*** Opening DATA SECTION ***
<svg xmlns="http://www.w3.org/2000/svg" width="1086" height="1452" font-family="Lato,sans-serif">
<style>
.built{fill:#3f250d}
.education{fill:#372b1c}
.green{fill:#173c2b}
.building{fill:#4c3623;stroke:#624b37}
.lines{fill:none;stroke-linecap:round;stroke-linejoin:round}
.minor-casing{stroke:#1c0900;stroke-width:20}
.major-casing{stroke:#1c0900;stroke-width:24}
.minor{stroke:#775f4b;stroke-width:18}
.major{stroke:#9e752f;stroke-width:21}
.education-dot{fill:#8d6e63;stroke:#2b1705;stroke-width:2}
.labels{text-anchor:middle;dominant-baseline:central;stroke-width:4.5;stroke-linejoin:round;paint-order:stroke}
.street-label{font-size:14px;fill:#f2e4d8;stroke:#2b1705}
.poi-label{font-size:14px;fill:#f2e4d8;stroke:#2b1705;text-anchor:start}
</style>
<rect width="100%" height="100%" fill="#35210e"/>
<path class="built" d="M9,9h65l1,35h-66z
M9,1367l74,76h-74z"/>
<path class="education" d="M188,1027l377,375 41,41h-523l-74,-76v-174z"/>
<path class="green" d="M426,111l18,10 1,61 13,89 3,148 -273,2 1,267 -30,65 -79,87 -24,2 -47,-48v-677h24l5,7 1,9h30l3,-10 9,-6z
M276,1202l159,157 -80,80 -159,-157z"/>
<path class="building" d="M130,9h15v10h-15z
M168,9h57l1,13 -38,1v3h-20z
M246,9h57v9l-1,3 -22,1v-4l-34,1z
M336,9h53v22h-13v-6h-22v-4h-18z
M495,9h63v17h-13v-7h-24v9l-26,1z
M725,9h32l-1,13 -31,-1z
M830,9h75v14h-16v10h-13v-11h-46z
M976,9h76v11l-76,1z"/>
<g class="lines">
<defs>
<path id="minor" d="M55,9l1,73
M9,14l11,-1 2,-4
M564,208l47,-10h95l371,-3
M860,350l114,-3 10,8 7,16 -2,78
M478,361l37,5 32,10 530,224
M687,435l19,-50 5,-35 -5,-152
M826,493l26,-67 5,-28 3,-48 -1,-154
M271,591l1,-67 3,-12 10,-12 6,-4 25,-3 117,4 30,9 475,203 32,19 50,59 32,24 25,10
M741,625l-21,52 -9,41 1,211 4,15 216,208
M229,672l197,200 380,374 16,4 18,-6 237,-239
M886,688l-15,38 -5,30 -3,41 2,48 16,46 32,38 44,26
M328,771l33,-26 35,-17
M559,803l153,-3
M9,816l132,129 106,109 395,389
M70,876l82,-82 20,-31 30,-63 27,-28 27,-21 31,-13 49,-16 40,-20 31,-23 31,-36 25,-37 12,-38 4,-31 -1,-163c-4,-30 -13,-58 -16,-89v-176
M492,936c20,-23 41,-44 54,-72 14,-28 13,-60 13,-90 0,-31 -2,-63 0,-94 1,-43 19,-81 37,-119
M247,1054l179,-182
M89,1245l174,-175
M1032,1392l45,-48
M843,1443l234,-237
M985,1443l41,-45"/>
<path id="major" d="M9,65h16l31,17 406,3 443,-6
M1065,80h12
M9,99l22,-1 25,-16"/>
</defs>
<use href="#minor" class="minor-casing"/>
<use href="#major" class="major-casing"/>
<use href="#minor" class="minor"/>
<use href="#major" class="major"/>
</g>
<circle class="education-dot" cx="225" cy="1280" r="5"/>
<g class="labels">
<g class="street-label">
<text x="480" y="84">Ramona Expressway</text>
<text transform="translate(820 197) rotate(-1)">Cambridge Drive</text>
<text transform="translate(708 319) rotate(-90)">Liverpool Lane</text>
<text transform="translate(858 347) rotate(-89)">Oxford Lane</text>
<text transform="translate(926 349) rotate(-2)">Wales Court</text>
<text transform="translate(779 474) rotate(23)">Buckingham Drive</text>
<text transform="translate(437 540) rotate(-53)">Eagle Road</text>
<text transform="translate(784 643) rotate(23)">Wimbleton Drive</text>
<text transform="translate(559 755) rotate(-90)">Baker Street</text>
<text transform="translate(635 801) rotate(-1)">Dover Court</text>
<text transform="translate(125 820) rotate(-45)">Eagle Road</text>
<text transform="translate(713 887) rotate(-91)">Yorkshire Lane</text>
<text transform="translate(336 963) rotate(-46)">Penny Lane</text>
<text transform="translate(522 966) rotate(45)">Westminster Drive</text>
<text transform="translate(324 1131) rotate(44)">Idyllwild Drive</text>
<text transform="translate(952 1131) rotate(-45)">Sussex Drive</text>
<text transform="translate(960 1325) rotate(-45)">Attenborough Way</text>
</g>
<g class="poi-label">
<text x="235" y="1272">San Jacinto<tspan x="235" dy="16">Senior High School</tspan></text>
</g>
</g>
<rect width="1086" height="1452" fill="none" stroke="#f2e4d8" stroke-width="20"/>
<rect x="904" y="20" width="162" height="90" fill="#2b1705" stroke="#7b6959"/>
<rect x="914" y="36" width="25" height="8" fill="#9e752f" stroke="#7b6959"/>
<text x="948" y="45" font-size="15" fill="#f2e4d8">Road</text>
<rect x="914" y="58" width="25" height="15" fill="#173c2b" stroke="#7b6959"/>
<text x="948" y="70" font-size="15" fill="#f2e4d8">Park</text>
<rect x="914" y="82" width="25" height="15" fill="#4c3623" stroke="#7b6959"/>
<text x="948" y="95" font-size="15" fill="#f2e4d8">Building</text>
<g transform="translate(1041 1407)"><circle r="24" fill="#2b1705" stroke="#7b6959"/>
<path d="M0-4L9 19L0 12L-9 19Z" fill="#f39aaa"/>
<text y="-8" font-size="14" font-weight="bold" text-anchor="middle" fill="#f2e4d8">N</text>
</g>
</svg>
*** Closing DATA SECTION ***
*** Opening DATA SECTION ***
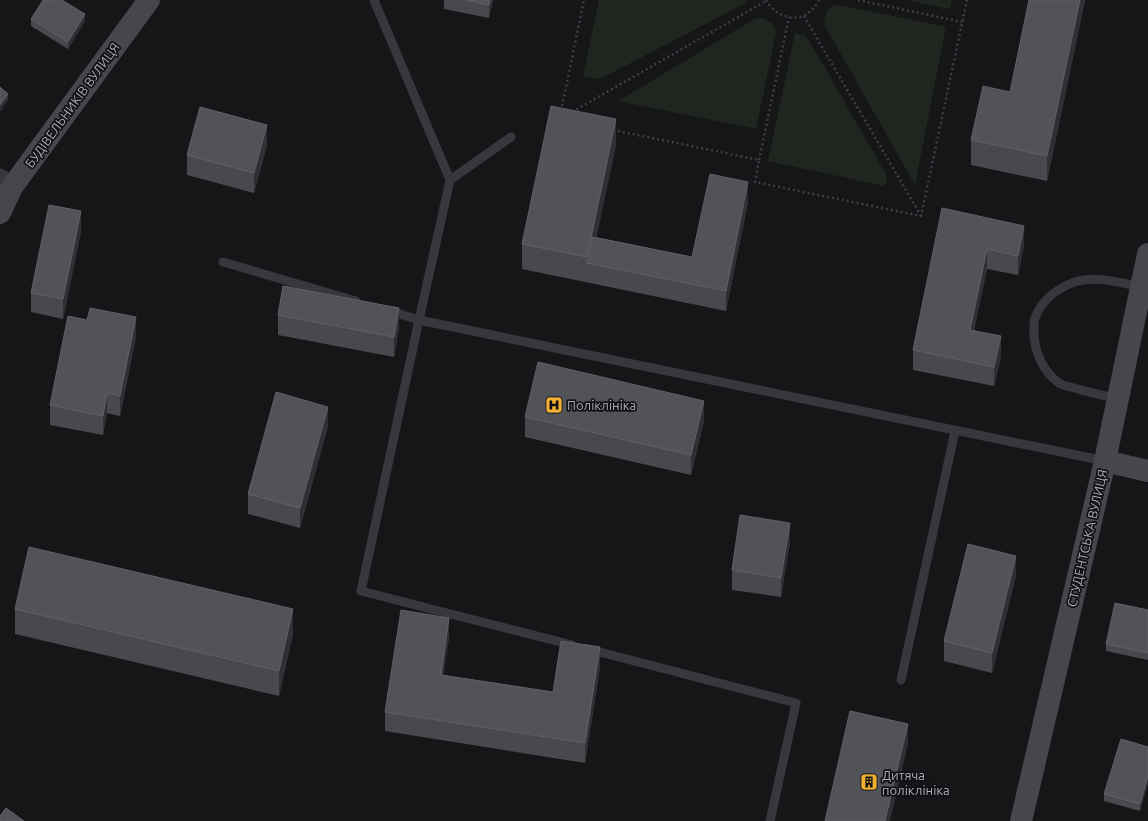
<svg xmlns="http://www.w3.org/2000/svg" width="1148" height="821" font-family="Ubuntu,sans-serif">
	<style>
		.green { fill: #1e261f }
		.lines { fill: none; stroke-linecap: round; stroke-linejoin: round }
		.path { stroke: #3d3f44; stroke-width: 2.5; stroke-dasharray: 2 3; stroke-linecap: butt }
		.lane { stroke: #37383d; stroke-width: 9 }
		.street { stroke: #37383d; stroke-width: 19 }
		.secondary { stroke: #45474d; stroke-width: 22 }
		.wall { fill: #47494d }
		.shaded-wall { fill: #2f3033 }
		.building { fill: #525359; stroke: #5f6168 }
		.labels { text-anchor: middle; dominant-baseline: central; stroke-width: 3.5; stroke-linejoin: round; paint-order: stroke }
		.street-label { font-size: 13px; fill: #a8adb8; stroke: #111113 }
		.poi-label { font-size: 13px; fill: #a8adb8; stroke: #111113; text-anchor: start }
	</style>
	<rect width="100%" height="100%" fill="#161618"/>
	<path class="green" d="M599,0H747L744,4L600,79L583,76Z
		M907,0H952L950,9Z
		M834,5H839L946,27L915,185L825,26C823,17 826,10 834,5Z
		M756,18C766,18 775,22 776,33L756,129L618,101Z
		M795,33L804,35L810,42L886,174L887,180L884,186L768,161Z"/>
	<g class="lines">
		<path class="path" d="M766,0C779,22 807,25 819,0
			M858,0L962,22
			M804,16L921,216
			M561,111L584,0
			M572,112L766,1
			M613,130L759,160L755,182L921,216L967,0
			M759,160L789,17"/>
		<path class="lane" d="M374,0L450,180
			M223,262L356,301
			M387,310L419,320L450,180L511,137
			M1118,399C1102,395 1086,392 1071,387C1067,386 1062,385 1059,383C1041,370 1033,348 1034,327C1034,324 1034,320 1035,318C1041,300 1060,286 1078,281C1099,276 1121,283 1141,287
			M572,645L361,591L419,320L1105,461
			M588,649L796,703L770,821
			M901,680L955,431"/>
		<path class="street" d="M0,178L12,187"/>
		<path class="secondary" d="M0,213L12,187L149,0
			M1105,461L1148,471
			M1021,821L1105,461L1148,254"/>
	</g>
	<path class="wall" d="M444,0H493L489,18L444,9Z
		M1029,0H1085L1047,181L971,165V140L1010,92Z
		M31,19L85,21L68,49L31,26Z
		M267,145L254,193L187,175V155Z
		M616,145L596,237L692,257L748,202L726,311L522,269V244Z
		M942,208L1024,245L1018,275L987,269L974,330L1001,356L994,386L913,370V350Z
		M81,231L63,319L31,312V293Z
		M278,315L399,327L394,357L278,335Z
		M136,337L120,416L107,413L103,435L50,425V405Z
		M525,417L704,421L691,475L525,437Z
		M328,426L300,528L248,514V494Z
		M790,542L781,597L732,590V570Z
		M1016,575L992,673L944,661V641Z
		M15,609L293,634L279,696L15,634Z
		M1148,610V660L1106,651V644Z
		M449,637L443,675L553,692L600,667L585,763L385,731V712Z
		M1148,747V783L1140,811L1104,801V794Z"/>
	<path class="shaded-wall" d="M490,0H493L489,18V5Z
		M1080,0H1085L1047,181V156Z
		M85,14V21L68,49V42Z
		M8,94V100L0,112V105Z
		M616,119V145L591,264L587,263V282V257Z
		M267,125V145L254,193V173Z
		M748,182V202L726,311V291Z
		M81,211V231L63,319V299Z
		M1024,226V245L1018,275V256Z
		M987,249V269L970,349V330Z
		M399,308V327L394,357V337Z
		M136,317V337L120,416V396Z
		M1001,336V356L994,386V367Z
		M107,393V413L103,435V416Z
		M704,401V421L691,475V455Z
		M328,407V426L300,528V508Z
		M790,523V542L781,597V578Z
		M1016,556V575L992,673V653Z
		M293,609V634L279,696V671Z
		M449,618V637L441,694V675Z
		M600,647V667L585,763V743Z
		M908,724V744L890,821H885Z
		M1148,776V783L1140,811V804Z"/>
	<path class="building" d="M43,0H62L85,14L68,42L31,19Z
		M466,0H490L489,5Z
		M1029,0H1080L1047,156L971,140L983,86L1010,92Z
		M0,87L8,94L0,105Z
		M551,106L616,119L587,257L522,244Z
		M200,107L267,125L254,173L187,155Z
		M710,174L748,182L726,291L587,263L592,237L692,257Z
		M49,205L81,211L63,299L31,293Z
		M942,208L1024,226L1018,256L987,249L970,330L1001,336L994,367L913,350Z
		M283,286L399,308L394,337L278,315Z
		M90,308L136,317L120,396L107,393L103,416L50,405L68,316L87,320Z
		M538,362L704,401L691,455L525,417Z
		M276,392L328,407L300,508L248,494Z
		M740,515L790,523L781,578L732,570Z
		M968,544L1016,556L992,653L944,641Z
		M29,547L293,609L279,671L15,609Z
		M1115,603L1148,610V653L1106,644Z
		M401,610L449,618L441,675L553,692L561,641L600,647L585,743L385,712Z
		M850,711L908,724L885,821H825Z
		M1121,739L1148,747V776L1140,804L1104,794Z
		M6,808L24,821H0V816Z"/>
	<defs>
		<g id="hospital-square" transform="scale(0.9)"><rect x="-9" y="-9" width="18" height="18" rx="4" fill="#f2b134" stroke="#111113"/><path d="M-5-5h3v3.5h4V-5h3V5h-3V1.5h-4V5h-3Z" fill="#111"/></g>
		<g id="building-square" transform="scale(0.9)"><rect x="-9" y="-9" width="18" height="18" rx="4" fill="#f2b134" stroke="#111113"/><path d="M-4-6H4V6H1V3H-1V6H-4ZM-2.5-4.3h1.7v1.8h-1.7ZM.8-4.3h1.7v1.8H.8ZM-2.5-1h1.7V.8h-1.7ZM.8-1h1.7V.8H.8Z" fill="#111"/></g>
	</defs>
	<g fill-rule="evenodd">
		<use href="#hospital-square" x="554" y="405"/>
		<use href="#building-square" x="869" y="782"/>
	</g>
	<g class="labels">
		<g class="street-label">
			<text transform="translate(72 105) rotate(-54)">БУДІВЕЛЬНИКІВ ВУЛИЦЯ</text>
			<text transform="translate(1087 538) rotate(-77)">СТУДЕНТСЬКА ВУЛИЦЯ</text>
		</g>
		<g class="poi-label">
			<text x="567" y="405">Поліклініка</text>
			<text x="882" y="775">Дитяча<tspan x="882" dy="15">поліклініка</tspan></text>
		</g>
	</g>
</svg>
*** Closing DATA SECTION ***
**WORK TO BE COMPLETED**
Repeat exactly the lines above from the one with "M613,130L759,160L755,182L921,216L967,0" up to and including the one with "M616,119V145L591,264L587,263V282V257Z". No other line belongs in the reply.

**RESULT FOR THIS TASK**
			M613,130L759,160L755,182L921,216L967,0
			M759,160L789,17"/>
		<path class="lane" d="M374,0L450,180
			M223,262L356,301
			M387,310L419,320L450,180L511,137
			M1118,399C1102,395 1086,392 1071,387C1067,386 1062,385 1059,383C1041,370 1033,348 1034,327C1034,324 1034,320 1035,318C1041,300 1060,286 1078,281C1099,276 1121,283 1141,287
			M572,645L361,591L419,320L1105,461
			M588,649L796,703L770,821
			M901,680L955,431"/>
		<path class="street" d="M0,178L12,187"/>
		<path class="secondary" d="M0,213L12,187L149,0
			M1105,461L1148,471
			M1021,821L1105,461L1148,254"/>
	</g>
	<path class="wall" d="M444,0H493L489,18L444,9Z
		M1029,0H1085L1047,181L971,165V140L1010,92Z
		M31,19L85,21L68,49L31,26Z
		M267,145L254,193L187,175V155Z
		M616,145L596,237L692,257L748,202L726,311L522,269V244Z
		M942,208L1024,245L1018,275L987,269L974,330L1001,356L994,386L913,370V350Z
		M81,231L63,319L31,312V293Z
		M278,315L399,327L394,357L278,335Z
		M136,337L120,416L107,413L103,435L50,425V405Z
		M525,417L704,421L691,475L525,437Z
		M328,426L300,528L248,514V494Z
		M790,542L781,597L732,590V570Z
		M1016,575L992,673L944,661V641Z
		M15,609L293,634L279,696L15,634Z
		M1148,610V660L1106,651V644Z
		M449,637L443,675L553,692L600,667L585,763L385,731V712Z
		M1148,747V783L1140,811L1104,801V794Z"/>
	<path class="shaded-wall" d="M490,0H493L489,18V5Z
		M1080,0H1085L1047,181V156Z
		M85,14V21L68,49V42Z
		M8,94V100L0,112V105Z
		M616,119V145L591,264L587,263V282V257Z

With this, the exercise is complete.